▶ **What the task requires**
Go through the entries that follow and count every line with the string "retarder". Reply with the number only.

[Dataset entries]
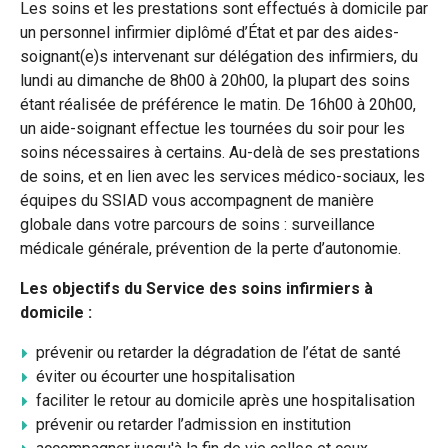
Les soins et les prestations sont effectués à domicile par
un personnel infirmier diplômé d’État et par des aides-
soignant(e)s intervenant sur délégation des infirmiers, du
lundi au dimanche de 8h00 à 20h00, la plupart des soins
étant réalisée de préférence le matin. De 16h00 à 20h00,
un aide-soignant effectue les tournées du soir pour les
soins nécessaires à certains. Au-delà de ses prestations
de soins, et en lien avec les services médico-sociaux, les
équipes du SSIAD vous accompagnent de manière
globale dans votre parcours de soins : surveillance
médicale générale, prévention de la perte d’autonomie.
Les objectifs du Service des soins infirmiers à
domicile :
prévenir ou retarder la dégradation de l’état de santé
éviter ou écourter une hospitalisation
faciliter le retour au domicile après une hospitalisation
prévenir ou retarder l’admission en institution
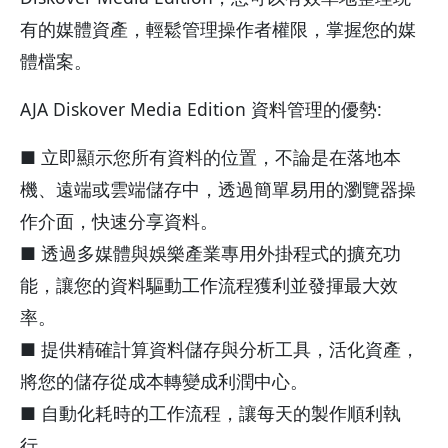
有的媒體資產，輕鬆管理操作者權限，掌握您的媒
體檔案。
AJA Diskover Media Edition 資料管理的優勢:
■ 立即顯示您所有資料的位置，不論是在落地本
機、遠端或雲端儲存中，透過簡單易用的瀏覽器操
作介面，快速分享資料。
■ 透過多媒體與娛樂產業專用外掛程式的擴充功
能，讓您的資料驅動工作流程獲利並發揮最大效
率。
■ 提供精確計算資料儲存與分析工具，活化資產，
將您的儲存從成本轉變成利潤中心。
■ 自動化耗時的工作流程，讓每天的製作順利執
行。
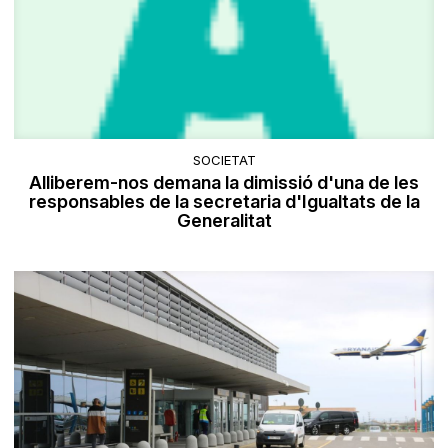
SOCIETAT
Alliberem-nos demana la dimissió d'una de les
responsables de la secretaria d'Igualtats de la
Generalitat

▶ **Solution to the exercise**
2